═════ DATA RECORDS
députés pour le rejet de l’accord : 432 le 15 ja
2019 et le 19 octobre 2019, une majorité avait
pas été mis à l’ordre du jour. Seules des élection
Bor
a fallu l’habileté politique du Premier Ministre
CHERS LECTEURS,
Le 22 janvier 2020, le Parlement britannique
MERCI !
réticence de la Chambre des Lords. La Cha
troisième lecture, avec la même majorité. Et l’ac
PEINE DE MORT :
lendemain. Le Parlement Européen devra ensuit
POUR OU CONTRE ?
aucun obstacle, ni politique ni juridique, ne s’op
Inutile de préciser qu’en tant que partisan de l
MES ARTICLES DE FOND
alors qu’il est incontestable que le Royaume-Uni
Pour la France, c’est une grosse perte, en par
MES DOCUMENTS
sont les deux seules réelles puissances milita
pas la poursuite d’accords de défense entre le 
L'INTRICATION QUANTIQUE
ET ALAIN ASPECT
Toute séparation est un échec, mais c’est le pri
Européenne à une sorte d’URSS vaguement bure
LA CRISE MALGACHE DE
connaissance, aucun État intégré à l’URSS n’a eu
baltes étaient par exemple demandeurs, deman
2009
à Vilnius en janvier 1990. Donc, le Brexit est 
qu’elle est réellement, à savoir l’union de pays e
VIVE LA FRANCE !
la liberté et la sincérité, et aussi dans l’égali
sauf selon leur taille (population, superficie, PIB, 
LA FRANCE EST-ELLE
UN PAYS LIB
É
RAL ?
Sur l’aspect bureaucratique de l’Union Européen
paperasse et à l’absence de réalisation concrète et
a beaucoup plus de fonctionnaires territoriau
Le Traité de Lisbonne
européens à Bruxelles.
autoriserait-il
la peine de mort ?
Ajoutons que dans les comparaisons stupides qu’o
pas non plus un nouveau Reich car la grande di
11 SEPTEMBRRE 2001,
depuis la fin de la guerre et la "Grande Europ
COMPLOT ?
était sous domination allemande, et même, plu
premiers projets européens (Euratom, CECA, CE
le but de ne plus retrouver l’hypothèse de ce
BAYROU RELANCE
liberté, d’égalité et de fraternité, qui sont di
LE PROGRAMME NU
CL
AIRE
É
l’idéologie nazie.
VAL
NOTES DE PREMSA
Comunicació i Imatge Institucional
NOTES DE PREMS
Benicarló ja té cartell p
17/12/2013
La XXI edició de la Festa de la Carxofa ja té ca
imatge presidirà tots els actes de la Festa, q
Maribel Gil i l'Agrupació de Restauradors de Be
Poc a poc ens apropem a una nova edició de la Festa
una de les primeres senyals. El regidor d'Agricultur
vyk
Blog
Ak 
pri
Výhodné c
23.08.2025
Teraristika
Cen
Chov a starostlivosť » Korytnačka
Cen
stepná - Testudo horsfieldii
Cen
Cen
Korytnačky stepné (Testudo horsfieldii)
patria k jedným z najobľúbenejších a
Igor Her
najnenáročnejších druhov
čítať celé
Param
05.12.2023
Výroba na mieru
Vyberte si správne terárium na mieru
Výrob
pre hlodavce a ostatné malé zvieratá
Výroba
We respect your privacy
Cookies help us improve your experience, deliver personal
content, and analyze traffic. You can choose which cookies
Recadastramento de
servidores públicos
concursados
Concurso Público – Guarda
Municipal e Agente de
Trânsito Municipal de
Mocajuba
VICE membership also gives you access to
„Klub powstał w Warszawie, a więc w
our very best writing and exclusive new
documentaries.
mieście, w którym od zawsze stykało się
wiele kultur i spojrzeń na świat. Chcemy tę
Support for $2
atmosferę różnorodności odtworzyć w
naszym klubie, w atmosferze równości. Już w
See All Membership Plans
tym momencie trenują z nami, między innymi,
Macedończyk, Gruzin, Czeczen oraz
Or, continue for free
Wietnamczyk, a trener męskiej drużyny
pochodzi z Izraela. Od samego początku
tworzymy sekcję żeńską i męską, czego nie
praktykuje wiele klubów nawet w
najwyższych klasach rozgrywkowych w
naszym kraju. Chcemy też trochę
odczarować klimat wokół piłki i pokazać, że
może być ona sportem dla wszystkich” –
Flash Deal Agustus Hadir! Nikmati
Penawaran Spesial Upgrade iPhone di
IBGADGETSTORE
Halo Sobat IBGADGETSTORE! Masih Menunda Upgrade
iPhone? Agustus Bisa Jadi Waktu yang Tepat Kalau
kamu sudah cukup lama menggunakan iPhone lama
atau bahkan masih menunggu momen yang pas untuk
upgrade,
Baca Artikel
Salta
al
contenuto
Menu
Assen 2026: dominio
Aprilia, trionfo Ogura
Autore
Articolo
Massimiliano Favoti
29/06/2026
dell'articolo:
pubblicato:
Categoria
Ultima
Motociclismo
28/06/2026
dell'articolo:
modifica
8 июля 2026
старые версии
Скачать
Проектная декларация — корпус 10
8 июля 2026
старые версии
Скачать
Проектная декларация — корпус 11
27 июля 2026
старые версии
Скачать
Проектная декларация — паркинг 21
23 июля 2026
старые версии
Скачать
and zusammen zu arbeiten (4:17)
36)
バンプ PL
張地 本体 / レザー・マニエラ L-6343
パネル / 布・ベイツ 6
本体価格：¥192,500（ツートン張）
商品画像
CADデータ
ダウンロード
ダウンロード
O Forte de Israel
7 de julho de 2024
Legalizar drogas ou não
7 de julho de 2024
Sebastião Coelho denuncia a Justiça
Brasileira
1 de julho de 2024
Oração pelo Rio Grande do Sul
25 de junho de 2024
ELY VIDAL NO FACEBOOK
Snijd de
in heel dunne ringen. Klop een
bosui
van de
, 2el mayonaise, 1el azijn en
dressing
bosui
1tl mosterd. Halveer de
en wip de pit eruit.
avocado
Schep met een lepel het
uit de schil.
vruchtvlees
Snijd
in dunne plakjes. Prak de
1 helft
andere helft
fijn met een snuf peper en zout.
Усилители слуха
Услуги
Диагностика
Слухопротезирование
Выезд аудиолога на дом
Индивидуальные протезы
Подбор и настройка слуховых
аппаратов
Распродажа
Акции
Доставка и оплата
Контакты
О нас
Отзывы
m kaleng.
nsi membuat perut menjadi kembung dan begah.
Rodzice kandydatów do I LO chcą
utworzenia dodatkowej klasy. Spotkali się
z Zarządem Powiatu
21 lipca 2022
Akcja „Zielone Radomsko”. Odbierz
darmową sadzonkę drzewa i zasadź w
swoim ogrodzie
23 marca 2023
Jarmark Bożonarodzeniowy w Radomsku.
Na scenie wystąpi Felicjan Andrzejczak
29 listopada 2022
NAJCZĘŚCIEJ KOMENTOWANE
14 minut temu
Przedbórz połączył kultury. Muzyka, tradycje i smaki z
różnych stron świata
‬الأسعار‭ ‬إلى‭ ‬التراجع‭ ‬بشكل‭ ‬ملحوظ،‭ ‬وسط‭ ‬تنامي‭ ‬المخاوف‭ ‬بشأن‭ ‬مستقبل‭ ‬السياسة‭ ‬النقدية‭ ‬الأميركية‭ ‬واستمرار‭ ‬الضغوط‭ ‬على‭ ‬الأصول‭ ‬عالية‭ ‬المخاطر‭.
══════════
§ PROBLEM TO SOLVE: Select every line in the rows above that contains the word "Agustus", and copy each of those lines.

§ EXPECTED ANSWER:
Flash Deal Agustus Hadir! Nikmati
iPhone? Agustus Bisa Jadi Waktu yang Tepat Kalau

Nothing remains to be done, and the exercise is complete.